Far right marks 65th anniversary of Dresden bombing; counter demonstrations expected

By AP
Saturday, February 13, 2010

Protests on Dresden bombing anniversary

DRESDEN, Germany — Thousands of neo-Nazis and their opponents protested Saturday in the eastern German city of Dresden on the 65th anniversary of the deadly Allied bombing at the end of World War II.

Heavy security was in place to prevent clashes between the two groups, with five police helicopters flying overhead to monitor the crowds. Though some stones and snowballs were thrown, police said so far the two sides have largely been kept separate.

Far-right organizers have characterized the event as a “mourning march” — and mainstream political parties and civic groups were equally determined to protest far-right attempts to exploit the city’s painful history.

Leaders of Germany’s far-right fringe have caused outrage in the past by comparing the bombing of Dresden to the Holocaust.

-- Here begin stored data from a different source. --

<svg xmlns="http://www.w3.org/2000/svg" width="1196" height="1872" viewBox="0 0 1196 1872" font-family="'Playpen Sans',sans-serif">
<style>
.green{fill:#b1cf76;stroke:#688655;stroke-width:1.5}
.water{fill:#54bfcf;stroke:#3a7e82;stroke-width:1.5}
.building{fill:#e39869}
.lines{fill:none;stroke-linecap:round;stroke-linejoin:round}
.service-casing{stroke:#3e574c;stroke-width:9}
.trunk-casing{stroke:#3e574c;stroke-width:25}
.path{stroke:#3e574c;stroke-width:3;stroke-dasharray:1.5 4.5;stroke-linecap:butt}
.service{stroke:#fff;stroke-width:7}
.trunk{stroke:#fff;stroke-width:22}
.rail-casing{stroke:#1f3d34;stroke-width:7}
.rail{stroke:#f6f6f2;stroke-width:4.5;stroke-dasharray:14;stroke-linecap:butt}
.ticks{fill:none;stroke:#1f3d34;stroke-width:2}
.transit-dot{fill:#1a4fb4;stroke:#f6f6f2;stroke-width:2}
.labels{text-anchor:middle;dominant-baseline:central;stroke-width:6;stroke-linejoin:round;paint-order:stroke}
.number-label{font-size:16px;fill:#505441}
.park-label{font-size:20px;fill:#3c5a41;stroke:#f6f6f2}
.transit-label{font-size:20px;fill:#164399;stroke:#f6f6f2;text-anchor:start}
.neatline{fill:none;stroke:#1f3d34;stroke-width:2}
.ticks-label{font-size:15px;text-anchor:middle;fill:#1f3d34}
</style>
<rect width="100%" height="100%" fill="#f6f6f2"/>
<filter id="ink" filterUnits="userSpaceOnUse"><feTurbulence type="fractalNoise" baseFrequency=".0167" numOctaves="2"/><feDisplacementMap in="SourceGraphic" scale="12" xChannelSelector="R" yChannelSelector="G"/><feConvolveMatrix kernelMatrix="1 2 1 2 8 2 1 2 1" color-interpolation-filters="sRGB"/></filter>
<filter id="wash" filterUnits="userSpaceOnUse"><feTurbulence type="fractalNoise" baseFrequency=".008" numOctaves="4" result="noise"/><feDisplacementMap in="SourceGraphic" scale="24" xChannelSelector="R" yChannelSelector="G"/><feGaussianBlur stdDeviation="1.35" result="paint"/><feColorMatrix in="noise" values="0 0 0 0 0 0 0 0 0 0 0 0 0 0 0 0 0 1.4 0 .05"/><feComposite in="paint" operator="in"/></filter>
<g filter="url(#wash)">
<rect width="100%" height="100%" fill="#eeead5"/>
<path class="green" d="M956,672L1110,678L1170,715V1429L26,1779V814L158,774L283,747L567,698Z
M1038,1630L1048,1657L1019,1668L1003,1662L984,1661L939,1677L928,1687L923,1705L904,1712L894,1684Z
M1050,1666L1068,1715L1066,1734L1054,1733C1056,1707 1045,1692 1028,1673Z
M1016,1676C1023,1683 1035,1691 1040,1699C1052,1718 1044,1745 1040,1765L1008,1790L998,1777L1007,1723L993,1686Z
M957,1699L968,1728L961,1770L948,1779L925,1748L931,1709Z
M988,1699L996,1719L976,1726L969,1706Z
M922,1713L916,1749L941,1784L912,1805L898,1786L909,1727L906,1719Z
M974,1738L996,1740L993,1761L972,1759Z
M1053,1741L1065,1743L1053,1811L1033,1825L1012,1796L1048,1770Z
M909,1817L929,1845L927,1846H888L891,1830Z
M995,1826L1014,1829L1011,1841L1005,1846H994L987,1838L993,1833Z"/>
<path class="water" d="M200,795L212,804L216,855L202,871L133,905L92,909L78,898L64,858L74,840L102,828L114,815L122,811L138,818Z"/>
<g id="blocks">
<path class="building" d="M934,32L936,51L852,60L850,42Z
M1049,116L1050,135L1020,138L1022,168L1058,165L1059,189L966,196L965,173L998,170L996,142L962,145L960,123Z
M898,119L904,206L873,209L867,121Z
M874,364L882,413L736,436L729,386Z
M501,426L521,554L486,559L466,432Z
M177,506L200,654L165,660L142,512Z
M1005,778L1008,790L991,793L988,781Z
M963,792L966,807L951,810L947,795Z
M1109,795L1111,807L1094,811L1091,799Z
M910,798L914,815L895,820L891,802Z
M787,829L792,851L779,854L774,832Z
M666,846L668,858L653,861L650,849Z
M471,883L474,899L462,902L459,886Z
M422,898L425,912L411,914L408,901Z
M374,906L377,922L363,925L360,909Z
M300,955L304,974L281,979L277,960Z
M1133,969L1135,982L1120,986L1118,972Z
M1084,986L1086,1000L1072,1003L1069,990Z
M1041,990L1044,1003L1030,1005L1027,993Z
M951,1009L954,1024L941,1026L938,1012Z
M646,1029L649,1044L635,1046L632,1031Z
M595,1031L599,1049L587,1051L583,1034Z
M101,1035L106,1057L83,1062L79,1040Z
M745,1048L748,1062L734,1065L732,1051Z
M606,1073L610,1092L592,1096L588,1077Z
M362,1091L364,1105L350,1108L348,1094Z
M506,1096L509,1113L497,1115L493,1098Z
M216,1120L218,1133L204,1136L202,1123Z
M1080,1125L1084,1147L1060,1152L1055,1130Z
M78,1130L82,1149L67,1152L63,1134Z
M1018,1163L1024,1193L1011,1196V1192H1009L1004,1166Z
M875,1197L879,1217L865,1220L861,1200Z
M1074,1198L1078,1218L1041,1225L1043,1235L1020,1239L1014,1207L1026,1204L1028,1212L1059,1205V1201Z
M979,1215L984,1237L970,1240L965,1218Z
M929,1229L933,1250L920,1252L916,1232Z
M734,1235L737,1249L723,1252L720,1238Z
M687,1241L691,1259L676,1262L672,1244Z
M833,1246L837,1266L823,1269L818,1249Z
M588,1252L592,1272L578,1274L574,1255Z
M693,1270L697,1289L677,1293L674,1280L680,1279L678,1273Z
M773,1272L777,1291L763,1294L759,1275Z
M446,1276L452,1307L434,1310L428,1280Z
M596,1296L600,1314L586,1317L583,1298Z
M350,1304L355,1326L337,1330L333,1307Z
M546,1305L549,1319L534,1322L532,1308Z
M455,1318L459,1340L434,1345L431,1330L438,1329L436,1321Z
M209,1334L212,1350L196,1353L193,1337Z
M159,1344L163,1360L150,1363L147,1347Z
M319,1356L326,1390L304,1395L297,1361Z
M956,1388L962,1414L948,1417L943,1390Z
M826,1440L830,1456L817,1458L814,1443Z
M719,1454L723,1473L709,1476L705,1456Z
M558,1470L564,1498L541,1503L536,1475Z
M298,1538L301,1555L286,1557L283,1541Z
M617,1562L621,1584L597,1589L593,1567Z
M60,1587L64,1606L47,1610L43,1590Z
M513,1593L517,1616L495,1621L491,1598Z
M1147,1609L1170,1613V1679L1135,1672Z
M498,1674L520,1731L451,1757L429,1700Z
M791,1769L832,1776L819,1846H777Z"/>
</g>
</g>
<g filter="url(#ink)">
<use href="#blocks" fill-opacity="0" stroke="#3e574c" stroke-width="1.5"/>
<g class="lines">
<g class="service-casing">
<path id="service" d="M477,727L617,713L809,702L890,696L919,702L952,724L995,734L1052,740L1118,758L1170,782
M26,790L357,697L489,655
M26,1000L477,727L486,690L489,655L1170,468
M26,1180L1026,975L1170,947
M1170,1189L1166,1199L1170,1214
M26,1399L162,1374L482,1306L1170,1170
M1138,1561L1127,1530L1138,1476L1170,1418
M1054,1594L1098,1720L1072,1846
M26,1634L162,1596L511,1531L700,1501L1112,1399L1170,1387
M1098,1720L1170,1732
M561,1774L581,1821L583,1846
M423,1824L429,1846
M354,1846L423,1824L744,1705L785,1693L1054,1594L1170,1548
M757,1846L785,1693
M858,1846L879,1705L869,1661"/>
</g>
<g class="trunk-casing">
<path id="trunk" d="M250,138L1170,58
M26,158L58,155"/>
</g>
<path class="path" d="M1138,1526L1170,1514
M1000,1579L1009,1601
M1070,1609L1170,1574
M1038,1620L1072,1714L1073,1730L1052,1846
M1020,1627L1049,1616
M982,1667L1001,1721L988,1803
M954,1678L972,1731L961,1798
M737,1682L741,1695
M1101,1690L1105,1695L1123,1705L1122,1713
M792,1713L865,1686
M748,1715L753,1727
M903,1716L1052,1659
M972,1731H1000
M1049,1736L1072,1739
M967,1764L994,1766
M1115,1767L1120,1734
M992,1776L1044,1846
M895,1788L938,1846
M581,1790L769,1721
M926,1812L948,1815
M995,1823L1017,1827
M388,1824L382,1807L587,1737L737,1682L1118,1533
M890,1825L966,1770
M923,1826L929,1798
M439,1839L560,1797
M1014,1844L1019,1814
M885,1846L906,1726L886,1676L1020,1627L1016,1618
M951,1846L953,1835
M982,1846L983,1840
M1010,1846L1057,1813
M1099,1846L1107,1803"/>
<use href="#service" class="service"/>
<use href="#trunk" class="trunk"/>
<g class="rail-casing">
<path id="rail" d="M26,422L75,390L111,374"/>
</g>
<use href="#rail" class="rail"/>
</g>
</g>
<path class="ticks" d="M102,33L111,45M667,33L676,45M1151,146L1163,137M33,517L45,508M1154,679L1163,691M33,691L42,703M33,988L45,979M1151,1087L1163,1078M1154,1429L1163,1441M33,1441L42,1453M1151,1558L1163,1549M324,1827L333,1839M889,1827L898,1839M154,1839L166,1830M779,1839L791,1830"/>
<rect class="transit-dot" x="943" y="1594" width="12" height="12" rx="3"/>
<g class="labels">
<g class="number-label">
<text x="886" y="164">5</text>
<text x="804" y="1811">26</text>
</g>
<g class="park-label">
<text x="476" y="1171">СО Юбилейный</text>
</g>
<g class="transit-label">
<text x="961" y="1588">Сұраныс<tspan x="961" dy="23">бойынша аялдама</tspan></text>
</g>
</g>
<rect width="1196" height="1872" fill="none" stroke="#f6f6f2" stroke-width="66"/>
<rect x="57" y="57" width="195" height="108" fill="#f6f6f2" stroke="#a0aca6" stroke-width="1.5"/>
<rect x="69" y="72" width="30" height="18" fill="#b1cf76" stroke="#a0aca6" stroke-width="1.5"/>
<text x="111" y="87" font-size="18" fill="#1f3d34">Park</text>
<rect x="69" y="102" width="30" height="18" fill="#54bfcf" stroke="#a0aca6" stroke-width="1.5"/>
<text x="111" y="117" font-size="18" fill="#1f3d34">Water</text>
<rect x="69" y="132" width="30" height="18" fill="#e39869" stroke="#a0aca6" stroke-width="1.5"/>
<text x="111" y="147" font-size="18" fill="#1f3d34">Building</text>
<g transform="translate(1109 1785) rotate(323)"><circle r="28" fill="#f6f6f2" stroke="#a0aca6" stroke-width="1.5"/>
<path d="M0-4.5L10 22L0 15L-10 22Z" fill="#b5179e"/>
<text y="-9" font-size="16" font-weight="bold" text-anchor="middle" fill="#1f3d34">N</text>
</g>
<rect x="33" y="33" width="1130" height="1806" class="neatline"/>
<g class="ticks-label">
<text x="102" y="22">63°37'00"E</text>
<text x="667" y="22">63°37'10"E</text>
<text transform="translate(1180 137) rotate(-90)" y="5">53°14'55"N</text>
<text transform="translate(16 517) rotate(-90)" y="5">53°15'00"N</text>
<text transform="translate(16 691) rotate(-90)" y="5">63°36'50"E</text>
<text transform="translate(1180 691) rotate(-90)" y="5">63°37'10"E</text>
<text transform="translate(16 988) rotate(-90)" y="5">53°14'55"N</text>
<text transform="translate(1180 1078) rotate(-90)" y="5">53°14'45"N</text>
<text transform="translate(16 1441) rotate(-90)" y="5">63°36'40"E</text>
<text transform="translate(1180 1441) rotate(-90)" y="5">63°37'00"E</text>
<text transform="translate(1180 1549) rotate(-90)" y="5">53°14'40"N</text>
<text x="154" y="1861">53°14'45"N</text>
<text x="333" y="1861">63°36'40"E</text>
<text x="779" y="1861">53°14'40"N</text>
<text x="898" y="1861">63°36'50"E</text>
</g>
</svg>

Mayor Helma Orosz said she hoped thousands would join a human chain symbolically protecting the restored city center from neo-Nazis, after the city mounted an unsuccessful legal challenge to block the far-right march.

Police braced for up to 7,000 far-right supporters from Germany and other European countries but so far only 1,300 had arrived, police spokesman Thomas Geithner said.

“The most important task for us is to keep both blocks separated and not to allow them any contact,” Geithner said.

About 2,000 left-wing counter-demonstrators gathered a few hundred yards (meters) away, with many trying to block roads to prevent far-right supporters from reaching their assembly point.

Karolin Hanebuth, 20, came from Hannover in western Germany to counter the far-right protest.

“Fascism is not an opinion, it is a crime,” she told The Associated Press.

The far right is marginal in Germany and has no seats in the national parliament. However, Saxony, where Dresden is located, is one of two eastern German states where the far-right National Democratic Party has seats in the regional legislature.

Three successive waves of British and U.S. bombers on Feb. 13-14, 1945, set off firestorms and destroyed Dresden’s centuries-old baroque city center.

The total number of people killed in the Dresden bombing has long been uncertain. In 2008, a panel commissioned by state officials found that the firebombing killed no more than 25,000 people — far fewer than scholars’ previous estimates that ran as high as 135,000.

Dresden has been rebuilt painstakingly over the years. Its landmark domed Frauenkirche, or Church of Our Lady — for decades no more than a mound of rubble — reopened in 2005.